The debate, it seems, involved your most recent article. A significant majority concluded your failure to immediately recognize and treat Joey’s hyperthyroidism was nothing less than abuse. They found the action you took in quickly jumping onto what they referred to as the “pharmaceutical conga line”, predictable, and even further evidence of your insensitivity. I clearly heard the German accent guy say, “Yah!! It’s only a ‘slight heart problem’ and an ‘issue’ vit von’s liver, vin it’s not your own liver!!” The German accent guy followed his comments with something in German that sounded overwhelmingly obscene, but I don’t speak the language of the Fatherland so I’m left to my own imagination. “Felt comfortable playing around with his dosages, did she?” the Lucky Charms guy kept stammering, while Frenchy said, “I’d like to play around with her dosages.”

On Kitty Seizures

Posted on September 18 at 9:44 p.m.

Ahhhhh..., memories.
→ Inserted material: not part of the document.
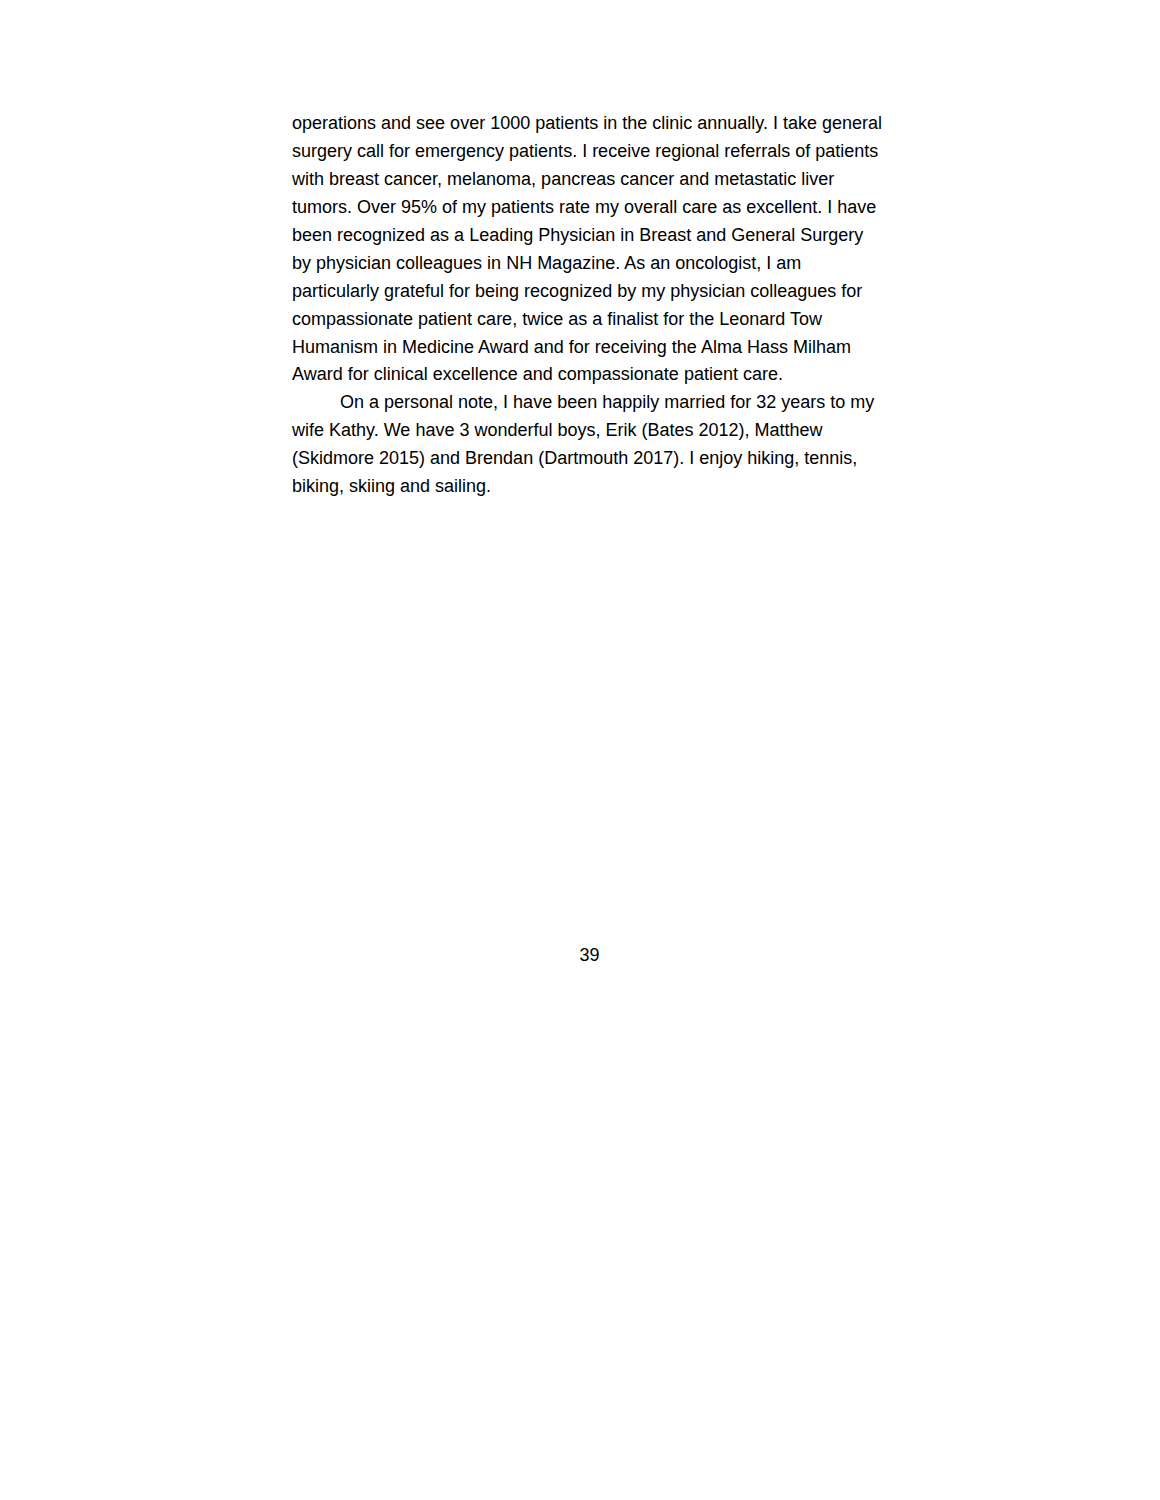operations and see over 1000 patients in the clinic annually. I take general surgery call for emergency patients. I receive regional referrals of patients with breast cancer, melanoma, pancreas cancer and metastatic liver tumors. Over 95% of my patients rate my overall care as excellent. I have been recognized as a Leading Physician in Breast and General Surgery by physician colleagues in NH Magazine. As an oncologist, I am particularly grateful for being recognized by my physician colleagues for compassionate patient care, twice as a finalist for the Leonard Tow Humanism in Medicine Award and for receiving the Alma Hass Milham Award for clinical excellence and compassionate patient care.
On a personal note, I have been happily married for 32 years to my wife Kathy. We have 3 wonderful boys, Erik (Bates 2012), Matthew (Skidmore 2015) and Brendan (Dartmouth 2017). I enjoy hiking, tennis, biking, skiing and sailing.
39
What a wonderful story. I can almost picture a little girl, cradled in her father's arms, in shock from having just been attacked by one of the dogs her parents had repeatedly insisted she avoid. The blood flowing from the puncture wounds masking the injury and causing all who witnessed the vicious attack to be convinced the sociopathic, over bred, miserable, neurotic animal had permanently disfigured the young schizophrenic.
Of all of the wonderful interactions the animal communicator has had with vast members of the animal kingdom over the past 30 to 40 years, she chooses maimed-by-a-Dalmatian-when-I-was-4 as her exercise in melancholy.
I'm thinking Pogo was actually the Nostradamus of the canine community, and that the attack had nothing whatsoever to do with any particular sensitivity to his under belly or neck. Pongo's vision of the little girl's future, (i.e. delusional and annoying rantings, suggestive of some magical ability to speak with animals), was so intolerably irritating it was all he could do to keep from killing the objectionable little brat. By the way, I’m pretty certain Dalmatians actually speak Gaelic.

On Dog Bites Girl

Posted on September 4 at 8:27 p.m.

My deceased goldfish, "Goldie", just told me she was trying to get a hold of you but she couldn't wait. Apparently there's this really long line of bunnies, dolphins, mice, and other animals waiting to speak with you. It;s been that way ever since you got picked up by the Independent.